---------- Supplied entries
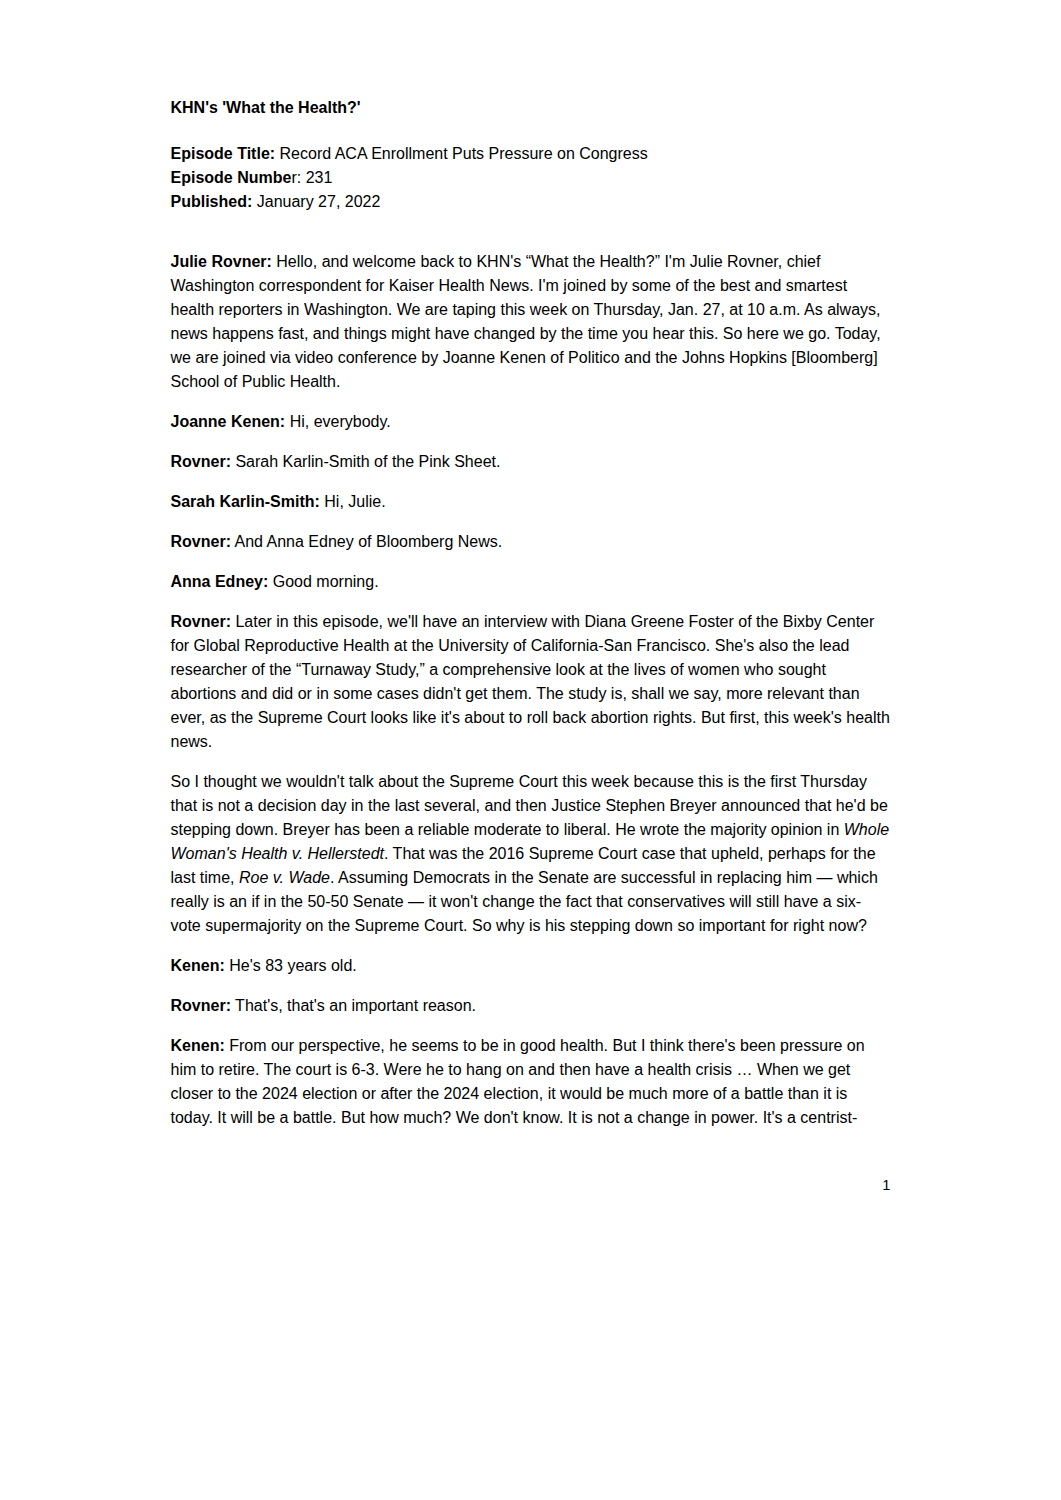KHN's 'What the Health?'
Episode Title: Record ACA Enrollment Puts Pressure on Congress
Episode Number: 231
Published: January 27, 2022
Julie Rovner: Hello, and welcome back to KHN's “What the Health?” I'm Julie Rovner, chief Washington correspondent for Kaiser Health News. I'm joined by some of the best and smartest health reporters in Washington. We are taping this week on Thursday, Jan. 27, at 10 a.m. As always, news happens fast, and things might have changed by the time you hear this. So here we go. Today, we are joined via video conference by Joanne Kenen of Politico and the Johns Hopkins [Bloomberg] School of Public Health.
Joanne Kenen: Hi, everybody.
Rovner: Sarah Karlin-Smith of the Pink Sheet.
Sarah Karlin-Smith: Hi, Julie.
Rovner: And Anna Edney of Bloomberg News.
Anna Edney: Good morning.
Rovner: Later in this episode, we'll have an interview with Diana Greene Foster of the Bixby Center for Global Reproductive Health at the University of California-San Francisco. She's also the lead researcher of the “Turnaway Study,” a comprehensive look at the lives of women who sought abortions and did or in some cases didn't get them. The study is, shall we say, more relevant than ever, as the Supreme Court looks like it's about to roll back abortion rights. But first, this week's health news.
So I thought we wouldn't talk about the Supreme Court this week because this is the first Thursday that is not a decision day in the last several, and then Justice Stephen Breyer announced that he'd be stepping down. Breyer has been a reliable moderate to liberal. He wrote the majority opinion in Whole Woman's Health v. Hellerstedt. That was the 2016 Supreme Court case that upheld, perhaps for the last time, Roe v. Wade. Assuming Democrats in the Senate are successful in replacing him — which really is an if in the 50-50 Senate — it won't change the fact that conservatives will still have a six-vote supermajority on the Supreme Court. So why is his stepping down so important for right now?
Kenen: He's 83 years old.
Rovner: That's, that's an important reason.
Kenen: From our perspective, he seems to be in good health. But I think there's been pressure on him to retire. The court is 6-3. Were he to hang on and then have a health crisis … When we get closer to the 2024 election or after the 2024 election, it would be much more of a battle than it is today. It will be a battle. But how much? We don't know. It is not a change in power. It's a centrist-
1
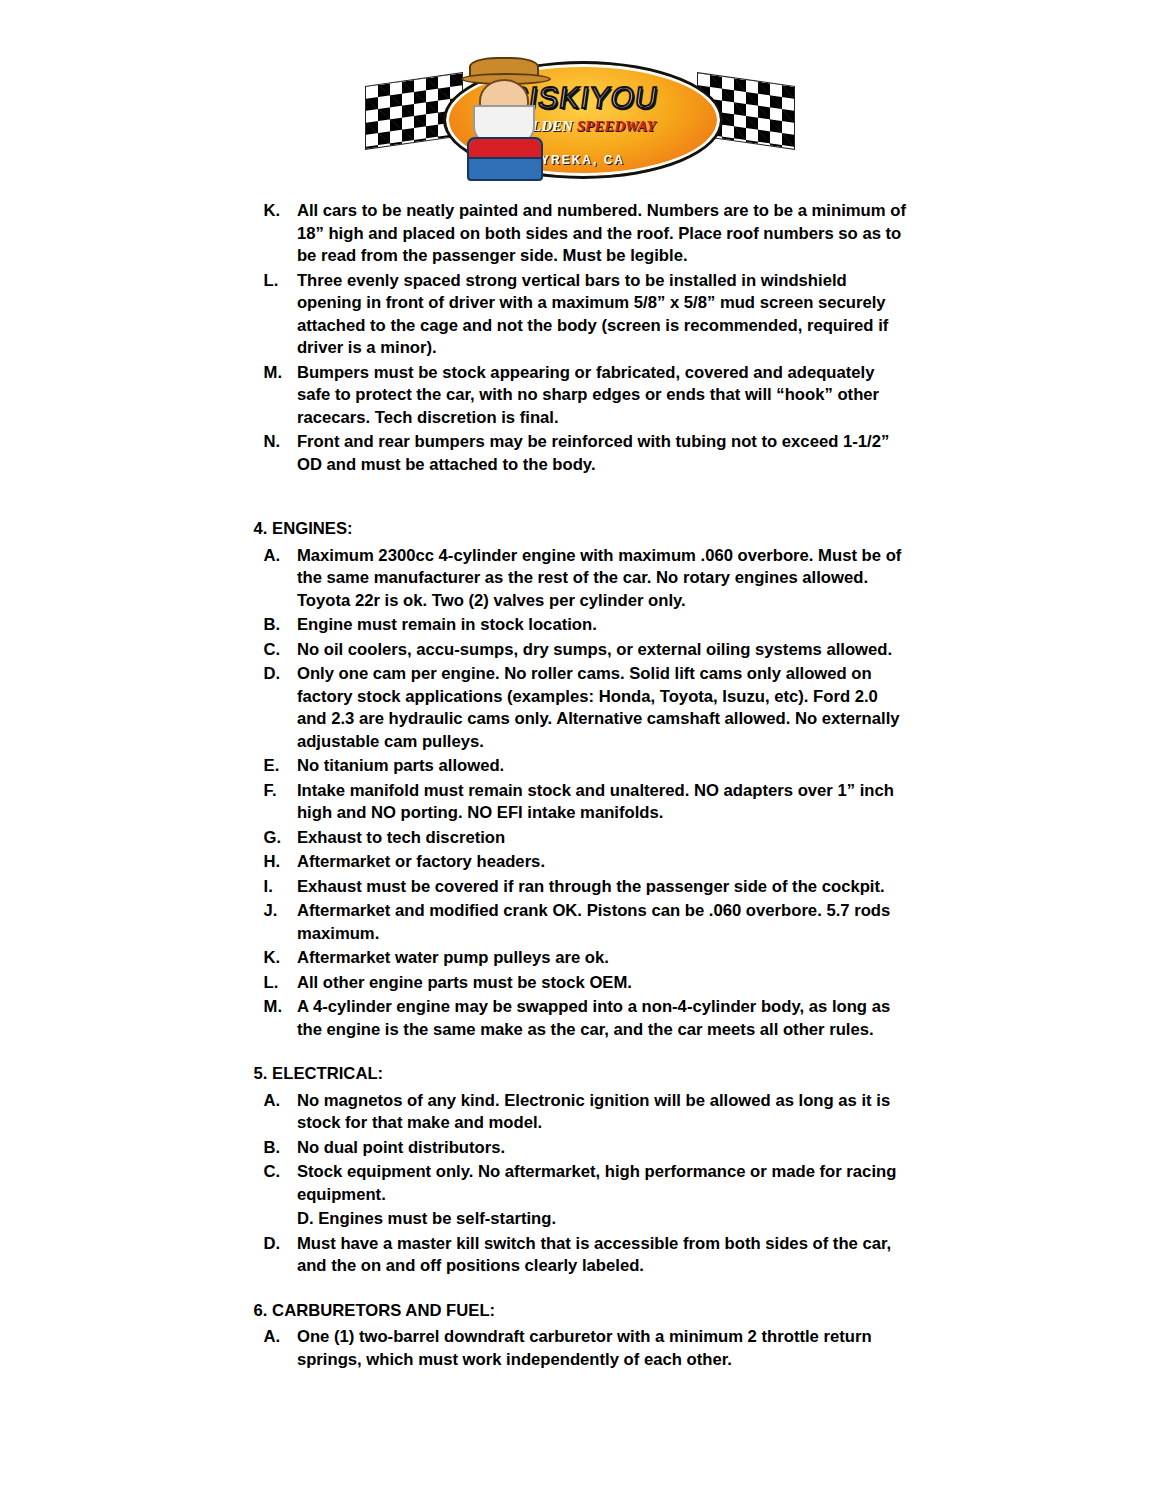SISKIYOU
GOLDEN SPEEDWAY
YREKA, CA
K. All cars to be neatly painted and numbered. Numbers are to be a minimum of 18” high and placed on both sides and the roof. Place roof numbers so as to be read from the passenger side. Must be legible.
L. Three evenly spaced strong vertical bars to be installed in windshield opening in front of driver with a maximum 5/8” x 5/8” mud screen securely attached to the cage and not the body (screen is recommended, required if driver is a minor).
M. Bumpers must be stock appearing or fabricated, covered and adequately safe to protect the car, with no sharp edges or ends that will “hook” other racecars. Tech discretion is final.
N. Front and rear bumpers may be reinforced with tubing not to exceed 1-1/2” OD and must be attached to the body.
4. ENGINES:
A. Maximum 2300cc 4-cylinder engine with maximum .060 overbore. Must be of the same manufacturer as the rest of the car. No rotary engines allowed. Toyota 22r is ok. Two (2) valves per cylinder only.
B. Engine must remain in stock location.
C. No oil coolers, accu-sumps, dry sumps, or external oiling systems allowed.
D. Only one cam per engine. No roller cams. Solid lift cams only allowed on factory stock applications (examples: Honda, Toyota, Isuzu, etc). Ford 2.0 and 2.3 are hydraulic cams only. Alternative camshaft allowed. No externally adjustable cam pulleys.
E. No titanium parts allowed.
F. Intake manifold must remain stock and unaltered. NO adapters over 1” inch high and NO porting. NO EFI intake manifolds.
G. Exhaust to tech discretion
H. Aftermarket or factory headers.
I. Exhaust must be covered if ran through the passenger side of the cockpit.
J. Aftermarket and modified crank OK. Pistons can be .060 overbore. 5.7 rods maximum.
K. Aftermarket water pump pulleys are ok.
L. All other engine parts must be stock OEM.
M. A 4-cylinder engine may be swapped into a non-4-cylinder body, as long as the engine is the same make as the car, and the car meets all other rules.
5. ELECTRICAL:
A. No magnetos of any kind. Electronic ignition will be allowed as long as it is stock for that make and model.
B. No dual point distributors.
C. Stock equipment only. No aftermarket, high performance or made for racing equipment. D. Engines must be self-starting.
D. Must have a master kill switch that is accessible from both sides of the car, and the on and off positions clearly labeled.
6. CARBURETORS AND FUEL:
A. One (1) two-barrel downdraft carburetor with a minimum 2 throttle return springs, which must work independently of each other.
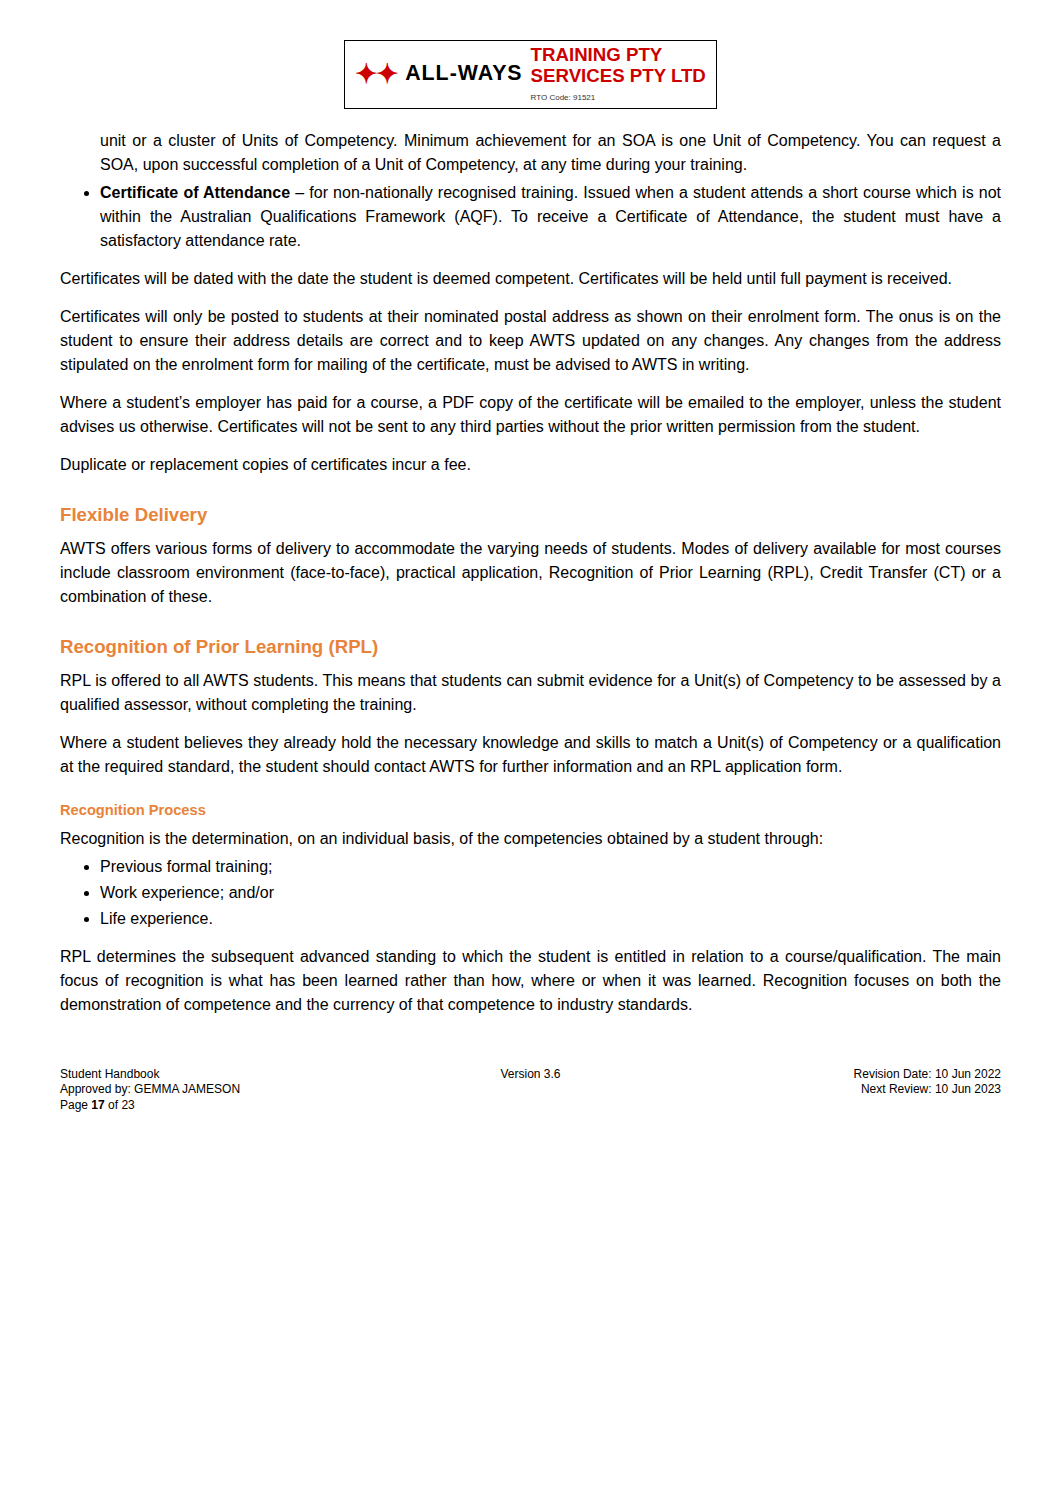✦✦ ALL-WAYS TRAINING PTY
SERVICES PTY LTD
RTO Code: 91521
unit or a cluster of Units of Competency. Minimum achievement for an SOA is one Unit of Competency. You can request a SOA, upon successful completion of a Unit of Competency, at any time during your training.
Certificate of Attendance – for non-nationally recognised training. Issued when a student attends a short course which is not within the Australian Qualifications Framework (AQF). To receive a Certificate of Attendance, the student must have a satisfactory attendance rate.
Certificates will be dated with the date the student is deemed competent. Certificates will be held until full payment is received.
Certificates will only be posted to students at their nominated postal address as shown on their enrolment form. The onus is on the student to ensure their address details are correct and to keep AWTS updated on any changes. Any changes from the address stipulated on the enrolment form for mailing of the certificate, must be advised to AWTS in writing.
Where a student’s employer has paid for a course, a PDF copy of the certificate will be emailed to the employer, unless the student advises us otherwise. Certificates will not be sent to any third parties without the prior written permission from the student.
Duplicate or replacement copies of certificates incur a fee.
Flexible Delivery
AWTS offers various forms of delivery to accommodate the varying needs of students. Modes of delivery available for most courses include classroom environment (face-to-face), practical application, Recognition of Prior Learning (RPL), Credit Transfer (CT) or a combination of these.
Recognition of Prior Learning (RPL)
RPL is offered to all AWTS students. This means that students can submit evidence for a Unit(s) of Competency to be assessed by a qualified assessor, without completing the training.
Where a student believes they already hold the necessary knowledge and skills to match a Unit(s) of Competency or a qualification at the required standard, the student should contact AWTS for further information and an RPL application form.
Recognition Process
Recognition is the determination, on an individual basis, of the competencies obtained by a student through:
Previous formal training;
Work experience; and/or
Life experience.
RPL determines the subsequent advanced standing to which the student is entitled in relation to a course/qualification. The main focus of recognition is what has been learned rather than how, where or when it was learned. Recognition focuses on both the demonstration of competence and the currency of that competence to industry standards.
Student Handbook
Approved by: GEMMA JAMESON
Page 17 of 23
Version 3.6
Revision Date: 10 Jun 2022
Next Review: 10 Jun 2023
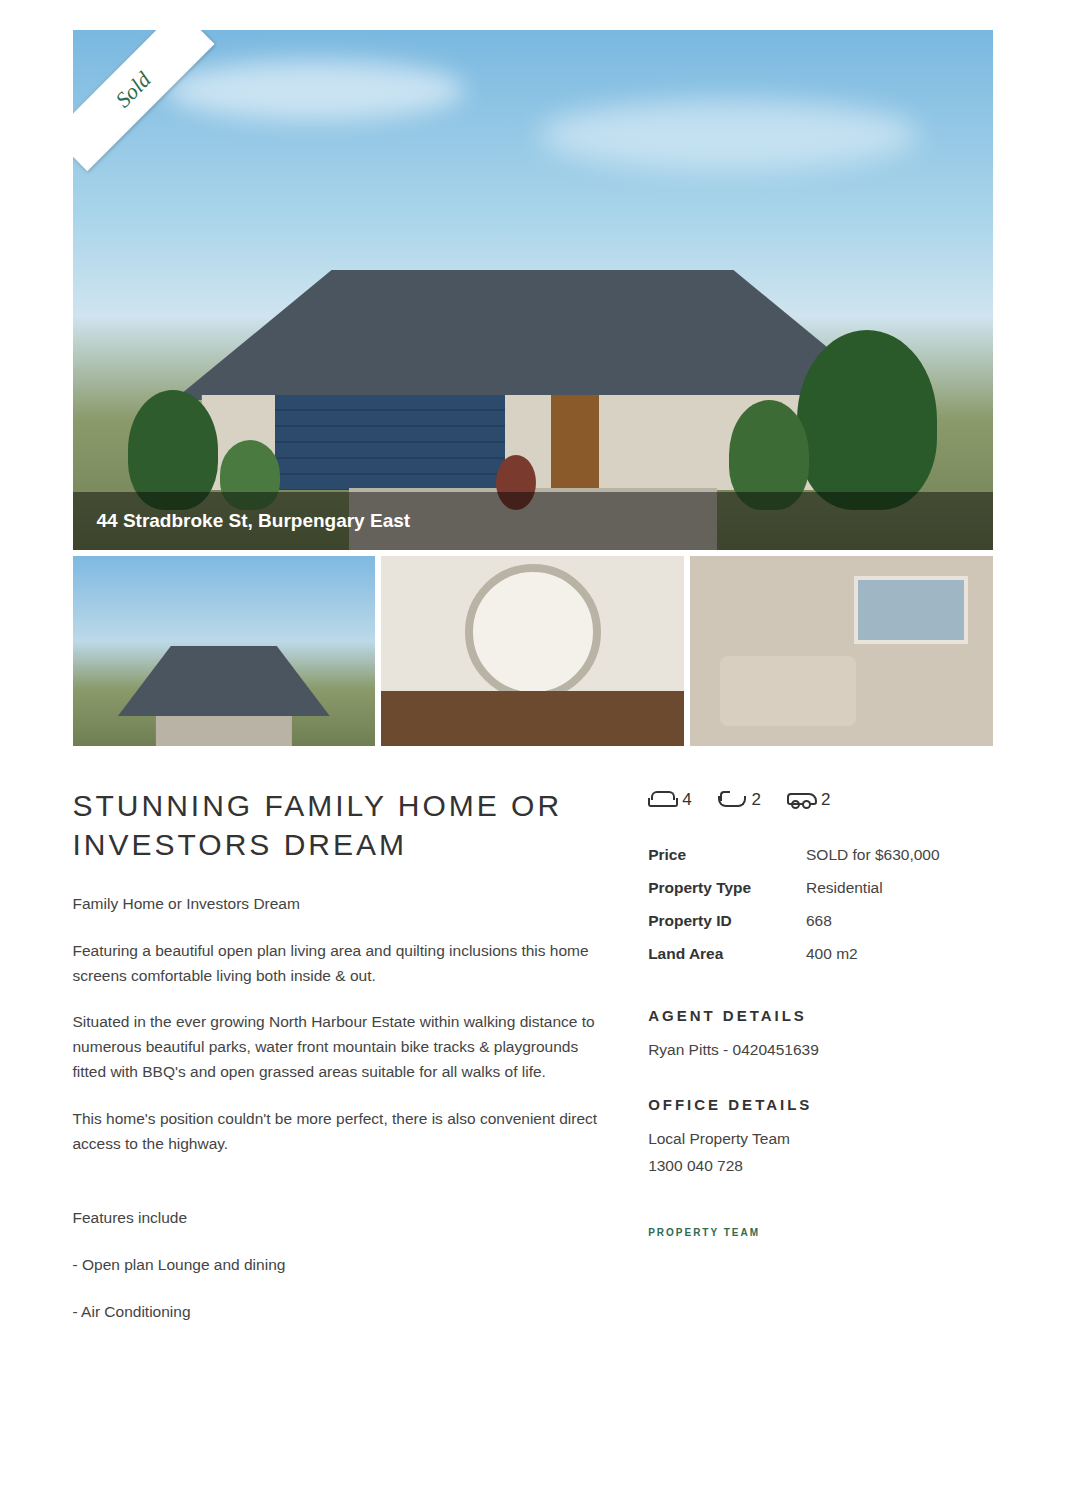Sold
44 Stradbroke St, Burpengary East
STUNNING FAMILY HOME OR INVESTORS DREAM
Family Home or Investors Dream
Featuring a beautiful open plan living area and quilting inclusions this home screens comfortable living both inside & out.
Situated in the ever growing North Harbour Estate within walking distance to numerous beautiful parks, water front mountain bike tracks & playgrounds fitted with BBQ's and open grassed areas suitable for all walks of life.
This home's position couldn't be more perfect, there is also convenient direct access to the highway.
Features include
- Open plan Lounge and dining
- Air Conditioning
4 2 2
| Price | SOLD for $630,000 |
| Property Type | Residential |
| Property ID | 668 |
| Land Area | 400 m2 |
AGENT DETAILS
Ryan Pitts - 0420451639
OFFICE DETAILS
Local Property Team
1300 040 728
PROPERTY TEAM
--------------------
Write out exactly the lines that fall from the line with "Recognition is the" to the line with "Life experience." in the records above, keeping both ends.

Recognition is the determination, on an individual basis, of the competencies obtained by a student through:
Previous formal training;
Work experience; and/or
Life experience.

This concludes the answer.